Dans un entretien accordé à l’agence de presse américaine Bloomberg, le nouveau gouverneur de la Banque centrale du Congo (BCC), André Wameso, a affirmé que son mandat sera guidé par un objectif majeur : réhabiliter le franc congolais (FC) et réduire la dépendance structurelle du pays au dollar américain. « Nous devons faire en sorte que la population fasse de nouveau confiance à sa monnaie, car je ne pense pas que nous puissions construire un nouveau Congo avec une autre monnaie que la monnaie nationale », a-t-il expliqué.
En 2012, la RDC avait lancé une stratégie pour réduire sa dépendance au dollar et stimuler l’utilisation du franc congolais. Mais cette initiative « n’a eu qu’un impact marginal et la dollarisation reste très élevée », constate la Banque mondiale dans un rapport publié en juillet dernier. En 2024, le FMI estimait que près de 85 à 90 % des prêts et environ 95 % des dépôts étaient en devises étrangères, principalement en dollars. En 2025, le Fonds a confirmé la persistance de ces niveaux, toujours supérieurs à 90 %, illustrant la difficulté pour la BCC d’exercer une politique monétaire efficace.
La stratégie de Wameso pour s’attaquer à ce problème structurel repose sur trois piliers. Le premier consiste à stabiliser la monnaie grâce à des interventions ponctuelles sur le marché de change, une communication maîtrisée et une politique monétaire restrictive, tant que l’inflation n’est pas ramenée et consolidée à 7 %. Le deuxième vise à créer une demande structurelle de FC, en proposant des rendements attractifs sur les bons de la BCC et les obligations du Trésor libellées en monnaie nationale, tout en stimulant le crédit domestique, notamment dans le secteur de l’habitat. Enfin, le troisième pilier concerne la facilitation des paiements en franc congolais, en rendant son usage systématique dans les transactions numériques et de détail, afin que le recours au dollar cesse d’être l’option la plus simple.
Premières actions
Dès sa prise de fonction, Wameso a ordonné une injection de 50 millions de dollars sur le marché interbancaire, au taux de 2 776 FC pour un dollar. Cette intervention visait à calmer les tensions de change, conformément à la stratégie d’intervention adoptée en janvier dernier avec l’appui du FMI. Elle s’inscrit dans un cadre de politique monétaire déjà restrictive, avec un taux directeur maintenu à 25 % depuis août 2023, destiné à contenir l’inflation, établie à 8,5 % en glissement annuel fin juillet 2025.

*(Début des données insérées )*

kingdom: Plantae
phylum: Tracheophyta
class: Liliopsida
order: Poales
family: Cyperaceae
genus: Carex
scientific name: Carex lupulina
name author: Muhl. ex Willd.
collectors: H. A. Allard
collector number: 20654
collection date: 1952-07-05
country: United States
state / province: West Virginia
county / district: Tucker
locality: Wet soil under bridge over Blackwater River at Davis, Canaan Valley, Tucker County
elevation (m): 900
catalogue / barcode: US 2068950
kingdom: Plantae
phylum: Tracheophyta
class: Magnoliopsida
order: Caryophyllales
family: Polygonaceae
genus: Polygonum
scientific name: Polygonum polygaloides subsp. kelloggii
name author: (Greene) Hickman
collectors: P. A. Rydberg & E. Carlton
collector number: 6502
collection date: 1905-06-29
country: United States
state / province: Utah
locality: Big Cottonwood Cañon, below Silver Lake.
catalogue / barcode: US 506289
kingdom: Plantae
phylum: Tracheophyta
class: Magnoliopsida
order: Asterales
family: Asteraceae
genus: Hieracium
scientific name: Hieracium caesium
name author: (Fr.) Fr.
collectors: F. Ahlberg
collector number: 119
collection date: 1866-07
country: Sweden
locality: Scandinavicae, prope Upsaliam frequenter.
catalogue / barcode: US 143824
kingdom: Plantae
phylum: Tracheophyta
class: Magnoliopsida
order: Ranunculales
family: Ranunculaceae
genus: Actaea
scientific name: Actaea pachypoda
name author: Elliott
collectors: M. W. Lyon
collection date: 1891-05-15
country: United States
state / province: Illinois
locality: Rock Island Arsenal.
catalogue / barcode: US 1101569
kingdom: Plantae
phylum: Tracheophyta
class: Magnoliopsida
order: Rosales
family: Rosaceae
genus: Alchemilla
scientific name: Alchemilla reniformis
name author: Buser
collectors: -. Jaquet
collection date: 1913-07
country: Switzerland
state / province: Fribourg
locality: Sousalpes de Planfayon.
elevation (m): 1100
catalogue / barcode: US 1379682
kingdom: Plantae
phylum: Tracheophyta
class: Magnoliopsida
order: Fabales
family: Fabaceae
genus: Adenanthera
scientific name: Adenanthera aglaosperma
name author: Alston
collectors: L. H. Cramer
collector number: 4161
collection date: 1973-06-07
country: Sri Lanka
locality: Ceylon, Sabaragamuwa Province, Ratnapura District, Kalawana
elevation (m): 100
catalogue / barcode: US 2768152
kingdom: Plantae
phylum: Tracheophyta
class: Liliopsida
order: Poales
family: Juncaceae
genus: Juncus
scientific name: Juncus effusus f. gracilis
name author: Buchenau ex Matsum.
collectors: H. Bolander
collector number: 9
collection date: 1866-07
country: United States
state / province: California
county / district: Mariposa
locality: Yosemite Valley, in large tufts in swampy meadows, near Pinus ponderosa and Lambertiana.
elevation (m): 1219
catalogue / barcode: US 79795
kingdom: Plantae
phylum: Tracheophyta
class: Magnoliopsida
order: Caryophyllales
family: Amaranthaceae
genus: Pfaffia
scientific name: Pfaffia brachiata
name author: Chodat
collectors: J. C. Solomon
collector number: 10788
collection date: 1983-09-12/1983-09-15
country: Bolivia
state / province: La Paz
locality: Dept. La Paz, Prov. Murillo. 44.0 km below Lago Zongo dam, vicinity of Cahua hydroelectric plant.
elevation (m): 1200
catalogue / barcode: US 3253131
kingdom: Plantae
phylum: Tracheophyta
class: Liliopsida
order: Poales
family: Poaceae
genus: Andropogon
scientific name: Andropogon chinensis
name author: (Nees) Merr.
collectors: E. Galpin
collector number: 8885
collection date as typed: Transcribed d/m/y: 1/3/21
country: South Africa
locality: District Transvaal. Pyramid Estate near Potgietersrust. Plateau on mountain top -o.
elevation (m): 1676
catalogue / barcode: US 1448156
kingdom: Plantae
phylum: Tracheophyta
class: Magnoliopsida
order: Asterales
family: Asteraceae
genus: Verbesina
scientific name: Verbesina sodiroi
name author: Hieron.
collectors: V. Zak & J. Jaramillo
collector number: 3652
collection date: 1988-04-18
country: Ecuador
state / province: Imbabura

Pour atteindre son objectif, l’ancien conseiller économique du président Tshisekedi doit également veiller à l’application des mesures décidées avant son arrivée. En juin 2024, la BCC avait par exemple imposé la reconfiguration de tous les terminaux de paiement électronique pour qu’ils n’acceptent que le franc congolais. Mais cette obligation, entrée en vigueur fin juillet 2024, n’est toujours pas respectée à ce jour.
De manière générale, la réussite de ce pari repose sur plusieurs conditions. Il faudra maintenir une crédibilité anti-inflation, de sorte que les taux d’intérêt réels positifs incitent ménages et entreprises à épargner en monnaie nationale. Le marché financier local devra aussi s’élargir, avec des instruments liquides et un marché secondaire actif pour asseoir la confiance. À cela s’ajoute une discipline budgétaire stricte : si le Trésor contraignait la BCC à financer le déficit, l’ancrage monétaire serait aussitôt remis en cause. Enfin, le fonctionnement transparent du marché de change sera essentiel pour éviter que les ajustements passent par le marché parallèle.
Risques
Les risques restent nombreux. Une transition trop rapide pourrait alimenter un marché informel de devises et fragmenter les prix. Des ventes de dollars non soutenues par des entrées suffisantes fragiliseraient les réserves internationales, qui couvrent actuellement à peine trois mois d’importations. Et une conversion trop brutale des portefeuilles bancaires du dollar vers le franc congolais pourrait accroître le risque de défauts de paiement.
Dans les prochains mois, trois indicateurs seront déterminants pour juger de la crédibilité de cette stratégie : l’écart entre le taux officiel et le taux parallèle, l’appétit du marché pour les instruments en franc congolais, et l’évolution de l’usage effectif du FC dans les paiements électroniques et mobiles. Si ces signaux passent au vert, l’économie congolaise commencera à se réapproprier sa monnaie.
En plaçant la dédollarisation au centre de son mandat et en l’affirmant dès ses premiers entretiens internationaux, André Wameso a donné le ton. La tâche est immense et semée de risques, mais la feuille de route est claire : stabiliser, créer de la valeur pour le franc congolais et en faciliter l’usage. Si l’exécution suit, il pourrait ouvrir une nouvelle ère de souveraineté monétaire pour la RDC.